今日は男性向けの日だ。
 普段はここに飛び込まないことにしている。
 流石にちょっと…………覚悟が足りなくて。
 だから、いつもは書店通販で買っている。
 でも、今日は――

「新刊セット下さい」

 目当てのスペースの新刊セットを買いに来ていた。
 つまりは、本田菊さんの、所へ。

「松崎、さん?」
「はい。こんにちは、本田さん」

 これ、差し入れです。
 持ってきていたお菓子を手渡した。
 家に帰ってから急いで作った手作りなのです、味は大丈夫です。

「じょ、女子の手作り……」

 何か萌えでも引き出したのか、喜んでくれたようでホッとした。

「松崎さん、先程買ったの――」
「あぁ、大丈夫ですよ。

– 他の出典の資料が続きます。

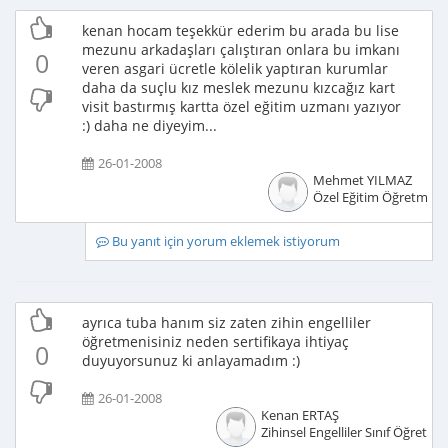
kenan hocam teşekkür ederim bu arada bu lise
mezunu arkadaşları çalıştıran onlara bu imkanı
0
veren asgari ücretle kölelik yaptıran kurumlar
daha da suçlu kız meslek mezunu kızcağız kart
visit bastırmış kartta özel eğitim uzmanı yazıyor
:) daha ne diyeyim...
26-01-2008
Mehmet YILMAZ
Özel Eğitim Öğretmeni
Bu yanıt için yorum eklemek istiyorum
ayrıca tuba hanım siz zaten zihin engelliler
öğretmenisiniz neden sertifikaya ihtiyaç
0
duyuyorsunuz ki anlayamadım :)
26-01-2008
Kenan ERTAŞ
Zihinsel Engelliler Sınıf Öğretme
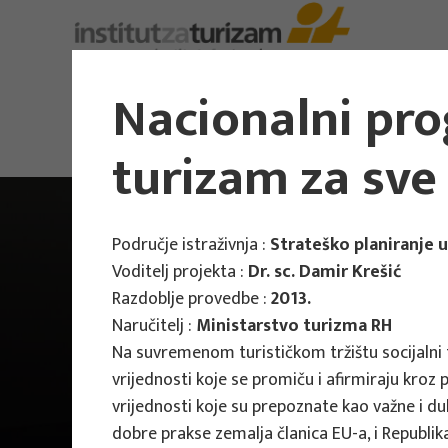
Nacionalni pro
turizam za sve
Područje istraživnja :
Strateško planiranje 
Voditelj projekta :
Dr. sc. Damir Krešić
Razdoblje provedbe :
2013.
Naručitelj :
Ministarstvo turizma RH
Na suvremenom turističkom tržištu socijalni
vrijednosti koje se promiču i afirmiraju kroz
vrijednosti koje su prepoznate kao važne i du
dobre prakse zemalja članica EU-a, i Republik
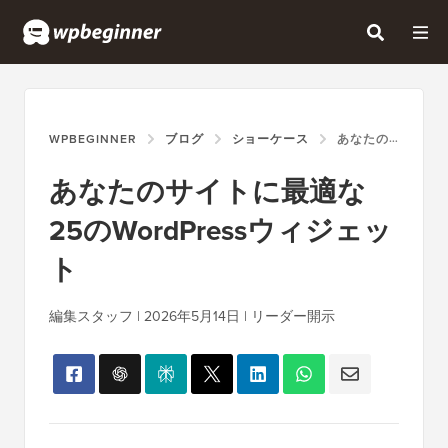
WPBEGINNER
ブログ
ショーケース
あなたのサイトに最適な25のWORDPRESSウィジェット
あなたのサイトに最適な
25のWordPressウィジェッ
ト
編集スタッフ | 2026年5月14日 | リーダー開示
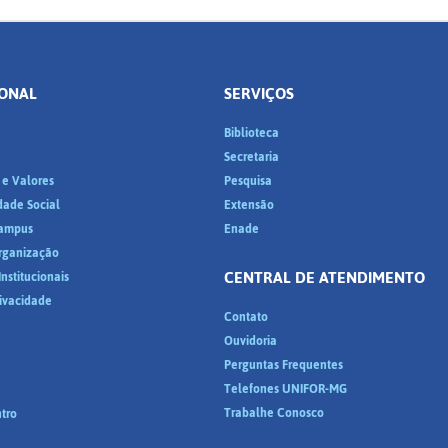
IONAL
SERVIÇOS
Biblioteca
a
Secretaria
 e Valores
Pesquisa
dade Social
Extensão
ampus
Enade
Organização
CENTRAL DE ATENDIMENTO
nstitucionais
rivacidade
Contato
Ouvidoria
Perguntas Frequentes
Telefones UNIFOR-MG
Trabalhe Conosco
tro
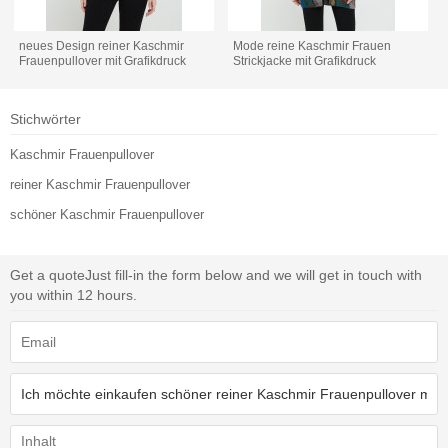
neues Design reiner Kaschmir
Mode reine Kaschmir Frauen
Frauenpullover mit Grafikdruck
Strickjacke mit Grafikdruck
Stichwörter
Kaschmir Frauenpullover
reiner Kaschmir Frauenpullover
schöner Kaschmir Frauenpullover
Get a quote
Just fill-in the form below and we will get in touch with
you within 12 hours.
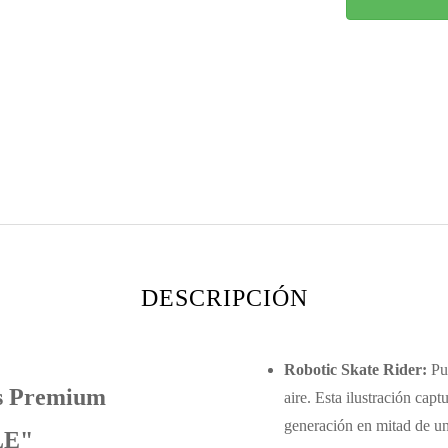
DESCRIPCIÓN
Robotic Skate Rider:
Pur
es Premium
aire. Esta ilustración capt
generación en mitad de u
LE"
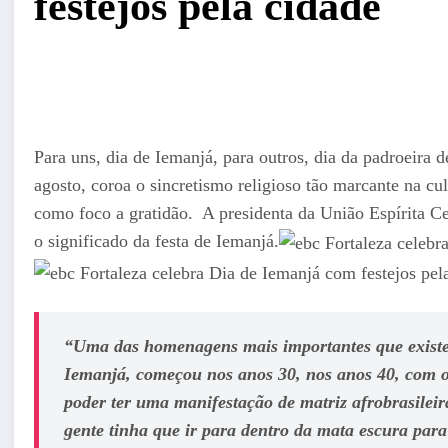
festejos pela cidade
Para uns, dia de Iemanjá, para outros, dia da padroeira
agosto, coroa o sincretismo religioso tão marcante na cult
como foco a gratidão. A presidenta da União Espírita 
o significado da festa de Iemanjá.
“Uma das homenagens mais importantes que existe 
Iemanjá, começou nos anos 30, nos anos 40, com 
poder ter uma manifestação de matriz afrobrasileir
gente tinha que ir para dentro da mata escura para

これでも成人してますから」

 見た目若く見られてたのかな、と思い急いで免許証を出す。
 流石にさっき新刊セットを買ったのだから年齢確認をされるのは仕方ない。

 そう、18禁エロゲの同人誌(勿論18禁)なのだから。

「松崎さん、やるのですか?」
「本田さんの影響でしたけどね……」

 月刊誌で不定期連載されていた話に嵌って、二次創作をしていた時に知ったのだ。
 男性向け18禁エロゲの同人誌を今も出している、と。
 その関係で出されていたエロゲにも手を出したし、同人誌もどうにか手に入れていたわけだ。

「それは――申し訳ありません」
「あぁ、私から好きでやったことなので、謝らないで下さい」

 私、本田さんの絵も話も好きなんですから。

「あ、ありがとうございます!」

 どうしても伝えたかったのだから……喜んでもらえると私も嬉しい。
 でも、もう少しだけ、時間もらってもいいでしょうか?

「本田さん、読んだ本の感想を言いたいので、今度時間がありましたら、ご連絡下さい」

 そっと用意してきた携帯のアドレスを書いた名刺を手渡し、混んでいるスペースから去ることにした。
 連絡を待つだけ、は少し怖いけれど、頭を下げて帰った。



 夕方、来週の日曜日にお茶でも、という連絡が入って私は部屋の中で踊った。